Dosage form specific issues:

  • Benzyl alcohol and derivatives: Some dosage forms may contain benzyl alcohol; large amounts of benzyl alcohol (≥99 mg/kg/day) have been associated with a potentially fatal toxicity (“gasping syndrome”) in neonates; the “gasping syndrome” consists of metabolic acidosis, respiratory distress, gasping respirations, CNS dysfunction (including convulsions, intracranial hemorrhage), hypotension, and cardiovascular collapse (AAP ["Inactive" 1997]; CDC 1982); some data suggests that benzoate displaces bilirubin from protein binding sites (Ahlfors 2001); avoid or use dosage forms containing benzyl alcohol with caution in neonates. See manufacturer's labeling.
  • Sodium metabisulfite: Products may contain sodium metabisulfite which may cause allergic reactions in some individuals.

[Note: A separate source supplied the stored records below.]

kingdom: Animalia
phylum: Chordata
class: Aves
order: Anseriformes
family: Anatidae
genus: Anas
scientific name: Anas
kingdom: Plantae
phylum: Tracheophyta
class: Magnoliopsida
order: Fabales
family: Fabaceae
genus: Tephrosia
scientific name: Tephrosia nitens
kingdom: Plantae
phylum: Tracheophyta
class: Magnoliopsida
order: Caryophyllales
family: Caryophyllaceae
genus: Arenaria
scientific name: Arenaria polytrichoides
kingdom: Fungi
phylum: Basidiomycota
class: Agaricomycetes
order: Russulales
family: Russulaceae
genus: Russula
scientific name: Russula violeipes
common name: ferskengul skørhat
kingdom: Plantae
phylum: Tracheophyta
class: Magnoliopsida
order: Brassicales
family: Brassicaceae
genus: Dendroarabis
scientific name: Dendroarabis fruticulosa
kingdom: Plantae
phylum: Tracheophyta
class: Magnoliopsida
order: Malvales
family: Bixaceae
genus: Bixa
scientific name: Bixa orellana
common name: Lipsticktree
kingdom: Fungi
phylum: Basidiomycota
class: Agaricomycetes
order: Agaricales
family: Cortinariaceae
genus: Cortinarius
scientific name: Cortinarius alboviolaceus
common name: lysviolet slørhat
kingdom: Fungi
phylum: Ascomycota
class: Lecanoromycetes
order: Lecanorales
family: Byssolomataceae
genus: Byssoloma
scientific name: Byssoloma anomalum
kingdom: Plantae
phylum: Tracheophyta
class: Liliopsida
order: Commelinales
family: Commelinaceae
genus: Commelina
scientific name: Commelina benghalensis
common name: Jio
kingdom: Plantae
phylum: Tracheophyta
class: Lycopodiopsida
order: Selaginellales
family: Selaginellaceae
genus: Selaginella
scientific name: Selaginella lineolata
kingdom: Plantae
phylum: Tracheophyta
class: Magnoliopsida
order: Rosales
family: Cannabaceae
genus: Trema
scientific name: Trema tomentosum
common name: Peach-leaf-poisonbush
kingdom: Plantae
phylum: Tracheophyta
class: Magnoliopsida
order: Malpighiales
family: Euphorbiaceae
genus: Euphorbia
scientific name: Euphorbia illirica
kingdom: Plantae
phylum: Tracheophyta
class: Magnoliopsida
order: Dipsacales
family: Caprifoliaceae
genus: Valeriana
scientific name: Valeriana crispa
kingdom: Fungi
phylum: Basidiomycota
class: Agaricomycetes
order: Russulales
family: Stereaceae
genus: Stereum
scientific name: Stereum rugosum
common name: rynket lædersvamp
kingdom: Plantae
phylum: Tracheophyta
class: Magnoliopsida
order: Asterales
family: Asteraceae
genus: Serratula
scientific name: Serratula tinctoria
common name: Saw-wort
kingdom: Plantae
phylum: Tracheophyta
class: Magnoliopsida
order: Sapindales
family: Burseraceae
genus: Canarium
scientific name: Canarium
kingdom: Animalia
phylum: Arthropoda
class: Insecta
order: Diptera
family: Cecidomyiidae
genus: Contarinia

Other warnings/precautions:

  • IV administration: Administer no more rapidly than 1 mg/minute in adults or 0.5 mg/minute in children to prevent bradycardia, respiratory distress, and seizures from too rapid administration. Administration at an even slower rate (ie, over no less than 5 minutes) may be preferable (Howland 2019). Although the use of a continuous infusion of physostigmine has been described in the literature (Eyer 2008; Hail 2013; Phillips 2015), the routine use of a continuous infusion is not recommended. A continuous infusion may be considered for patients with profound anticholinergic effects who require frequent doses of physostigmine. However, it is preferable to titrate physostigmine to patient needs through the use of intermittent administration.
  • Tricyclic antidepressant (TCA) poisoning: Asystole and seizures have been reported when physostigmine was administered to TCA poisoned patients. Physostigmine is not recommended in patients with known or suspected TCA intoxication.

Monitoring Parameters

ECG, vital signs; consult individual institutional policies and procedures


Pregnancy Considerations

In general, medications used as antidotes should take into consideration the health and prognosis of the mother; antidotes should be administered to pregnant women if there is a clear indication for use and should not be withheld because of fears of teratogenicity (Bailey 2003).

Patient Education

  • Discuss specific use of drug and side effects with patient as it relates to treatment. (HCAHPS: During this hospital stay, were you given any medicine that you had not taken before? Before giving you any new medicine, how often did hospital staff tell you what the medicine was for? How often did hospital staff describe possible side effects in a way you could understand?)
  • Have patient report immediately to prescriber severe nausea, severe vomiting, severe diarrhea, passing a lot of urine, seizures, increased saliva, sweating a lot, or slow heartbeat (HCAHPS).
  • Educate patient about signs of a significant reaction (eg, wheezing; chest tightness; fever; itching; bad cough; blue skin color; seizures; or swelling of face, lips, tongue, or throat). Note: This is not a comprehensive list of all side effects. Patient should consult prescriber for additional questions.

Intended Use and Disclaimer: Should not be printed and given to patients. This information is intended to serve as a concise initial reference for health care professionals to use when discussing medications with a patient. You must ultimately rely on your own discretion, experience, and judgment in diagnosing, treating, and advising patients.